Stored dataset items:
--- --- ---

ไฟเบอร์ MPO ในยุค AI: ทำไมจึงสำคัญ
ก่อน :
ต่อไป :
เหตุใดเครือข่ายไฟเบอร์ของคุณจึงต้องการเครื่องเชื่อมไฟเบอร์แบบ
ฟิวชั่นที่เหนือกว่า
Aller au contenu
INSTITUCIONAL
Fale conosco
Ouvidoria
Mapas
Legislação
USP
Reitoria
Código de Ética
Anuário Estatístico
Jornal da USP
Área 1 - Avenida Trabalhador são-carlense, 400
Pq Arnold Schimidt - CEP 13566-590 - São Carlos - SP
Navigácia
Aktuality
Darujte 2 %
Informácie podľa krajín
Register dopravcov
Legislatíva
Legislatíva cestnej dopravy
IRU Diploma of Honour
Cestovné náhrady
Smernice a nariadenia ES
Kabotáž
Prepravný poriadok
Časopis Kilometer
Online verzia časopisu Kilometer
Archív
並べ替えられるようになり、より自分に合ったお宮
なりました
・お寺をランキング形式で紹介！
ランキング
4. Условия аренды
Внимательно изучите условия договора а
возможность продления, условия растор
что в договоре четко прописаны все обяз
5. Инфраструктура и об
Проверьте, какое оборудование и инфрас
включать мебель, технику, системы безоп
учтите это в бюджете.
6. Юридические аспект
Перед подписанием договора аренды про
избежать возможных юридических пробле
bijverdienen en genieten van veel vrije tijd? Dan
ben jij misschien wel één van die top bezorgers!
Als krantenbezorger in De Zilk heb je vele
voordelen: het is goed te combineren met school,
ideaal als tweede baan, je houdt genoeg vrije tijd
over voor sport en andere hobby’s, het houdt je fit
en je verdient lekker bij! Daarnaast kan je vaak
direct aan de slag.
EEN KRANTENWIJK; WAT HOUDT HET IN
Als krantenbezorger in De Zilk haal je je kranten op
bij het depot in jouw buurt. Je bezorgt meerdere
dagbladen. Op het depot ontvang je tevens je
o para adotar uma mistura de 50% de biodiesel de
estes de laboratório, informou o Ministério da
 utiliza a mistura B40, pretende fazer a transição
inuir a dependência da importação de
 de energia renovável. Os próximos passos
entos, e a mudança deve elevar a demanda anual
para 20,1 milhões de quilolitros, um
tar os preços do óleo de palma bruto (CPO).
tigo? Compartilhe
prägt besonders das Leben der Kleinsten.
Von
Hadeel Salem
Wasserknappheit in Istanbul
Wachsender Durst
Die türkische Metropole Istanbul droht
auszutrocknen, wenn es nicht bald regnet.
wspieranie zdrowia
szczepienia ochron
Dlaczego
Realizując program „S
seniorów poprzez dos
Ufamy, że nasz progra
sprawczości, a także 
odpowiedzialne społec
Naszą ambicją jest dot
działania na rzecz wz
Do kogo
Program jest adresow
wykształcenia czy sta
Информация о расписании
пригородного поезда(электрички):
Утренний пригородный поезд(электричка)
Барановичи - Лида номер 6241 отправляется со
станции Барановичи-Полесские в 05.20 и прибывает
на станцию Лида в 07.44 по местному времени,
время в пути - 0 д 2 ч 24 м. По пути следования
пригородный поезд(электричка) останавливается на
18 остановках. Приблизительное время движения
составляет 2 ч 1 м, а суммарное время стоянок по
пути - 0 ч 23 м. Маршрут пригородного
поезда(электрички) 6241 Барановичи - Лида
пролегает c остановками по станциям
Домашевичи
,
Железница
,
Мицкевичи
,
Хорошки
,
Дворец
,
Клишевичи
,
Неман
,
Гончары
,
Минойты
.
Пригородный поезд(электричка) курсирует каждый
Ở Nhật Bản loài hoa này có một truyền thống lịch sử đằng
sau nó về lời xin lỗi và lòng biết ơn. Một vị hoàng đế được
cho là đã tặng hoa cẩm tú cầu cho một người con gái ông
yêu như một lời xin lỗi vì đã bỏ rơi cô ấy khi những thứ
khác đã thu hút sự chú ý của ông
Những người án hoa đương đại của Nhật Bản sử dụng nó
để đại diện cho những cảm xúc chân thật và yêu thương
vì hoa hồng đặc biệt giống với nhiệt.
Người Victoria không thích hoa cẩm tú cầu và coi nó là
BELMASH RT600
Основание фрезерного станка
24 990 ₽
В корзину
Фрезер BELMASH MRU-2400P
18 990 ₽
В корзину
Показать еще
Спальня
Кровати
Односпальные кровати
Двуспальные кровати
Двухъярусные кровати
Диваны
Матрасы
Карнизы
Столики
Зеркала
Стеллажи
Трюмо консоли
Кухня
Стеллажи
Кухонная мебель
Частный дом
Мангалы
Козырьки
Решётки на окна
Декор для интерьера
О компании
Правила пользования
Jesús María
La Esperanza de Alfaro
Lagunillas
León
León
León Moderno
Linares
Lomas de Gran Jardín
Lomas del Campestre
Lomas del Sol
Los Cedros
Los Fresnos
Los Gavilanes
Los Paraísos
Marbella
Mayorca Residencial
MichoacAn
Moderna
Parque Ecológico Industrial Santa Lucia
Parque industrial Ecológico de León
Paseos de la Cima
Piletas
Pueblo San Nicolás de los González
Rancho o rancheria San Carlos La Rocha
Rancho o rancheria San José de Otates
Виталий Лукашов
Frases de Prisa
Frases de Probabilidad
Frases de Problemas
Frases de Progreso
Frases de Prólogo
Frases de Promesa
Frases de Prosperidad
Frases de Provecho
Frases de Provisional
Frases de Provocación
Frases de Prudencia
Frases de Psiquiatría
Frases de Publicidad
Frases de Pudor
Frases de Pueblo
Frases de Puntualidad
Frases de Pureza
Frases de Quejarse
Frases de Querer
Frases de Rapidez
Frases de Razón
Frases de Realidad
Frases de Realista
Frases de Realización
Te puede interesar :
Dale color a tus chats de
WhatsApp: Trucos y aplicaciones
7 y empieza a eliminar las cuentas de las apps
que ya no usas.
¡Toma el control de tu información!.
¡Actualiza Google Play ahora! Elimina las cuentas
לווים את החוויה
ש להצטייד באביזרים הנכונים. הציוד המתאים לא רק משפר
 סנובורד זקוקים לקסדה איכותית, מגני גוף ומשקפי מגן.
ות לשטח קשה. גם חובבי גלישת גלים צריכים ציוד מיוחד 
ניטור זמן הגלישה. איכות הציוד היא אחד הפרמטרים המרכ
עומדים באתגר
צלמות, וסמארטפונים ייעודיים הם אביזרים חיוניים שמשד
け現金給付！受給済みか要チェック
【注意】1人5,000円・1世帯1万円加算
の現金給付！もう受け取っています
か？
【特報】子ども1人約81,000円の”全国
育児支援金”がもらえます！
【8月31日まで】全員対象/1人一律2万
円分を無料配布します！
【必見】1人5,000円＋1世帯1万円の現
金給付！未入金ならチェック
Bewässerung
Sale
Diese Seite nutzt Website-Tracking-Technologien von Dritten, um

--- --- ---

◆ **WHAT THE TASK ASKS**
Return only the lines between the one holding "Legislatíva cestnej dopravy" and the one holding "auszutrocknen, wenn es nicht bald regnet.", inclusive, exactly as they appear above.

◆ **YOUR SOLUTION**
Legislatíva cestnej dopravy
IRU Diploma of Honour
Cestovné náhrady
Smernice a nariadenia ES
Kabotáž
Prepravný poriadok
Časopis Kilometer
Online verzia časopisu Kilometer
Archív
並べ替えられるようになり、より自分に合ったお宮
なりました
・お寺をランキング形式で紹介！
ランキング
4. Условия аренды
Внимательно изучите условия договора а
возможность продления, условия растор
что в договоре четко прописаны все обяз
5. Инфраструктура и об
Проверьте, какое оборудование и инфрас
включать мебель, технику, системы безоп
учтите это в бюджете.
6. Юридические аспект
Перед подписанием договора аренды про
избежать возможных юридических пробле
bijverdienen en genieten van veel vrije tijd? Dan
ben jij misschien wel één van die top bezorgers!
Als krantenbezorger in De Zilk heb je vele
voordelen: het is goed te combineren met school,
ideaal als tweede baan, je houdt genoeg vrije tijd
over voor sport en andere hobby’s, het houdt je fit
en je verdient lekker bij! Daarnaast kan je vaak
direct aan de slag.
EEN KRANTENWIJK; WAT HOUDT HET IN
Als krantenbezorger in De Zilk haal je je kranten op
bij het depot in jouw buurt. Je bezorgt meerdere
dagbladen. Op het depot ontvang je tevens je
o para adotar uma mistura de 50% de biodiesel de
estes de laboratório, informou o Ministério da
 utiliza a mistura B40, pretende fazer a transição
inuir a dependência da importação de
 de energia renovável. Os próximos passos
entos, e a mudança deve elevar a demanda anual
para 20,1 milhões de quilolitros, um
tar os preços do óleo de palma bruto (CPO).
tigo? Compartilhe
prägt besonders das Leben der Kleinsten.
Von
Hadeel Salem
Wasserknappheit in Istanbul
Wachsender Durst
Die türkische Metropole Istanbul droht
auszutrocknen, wenn es nicht bald regnet.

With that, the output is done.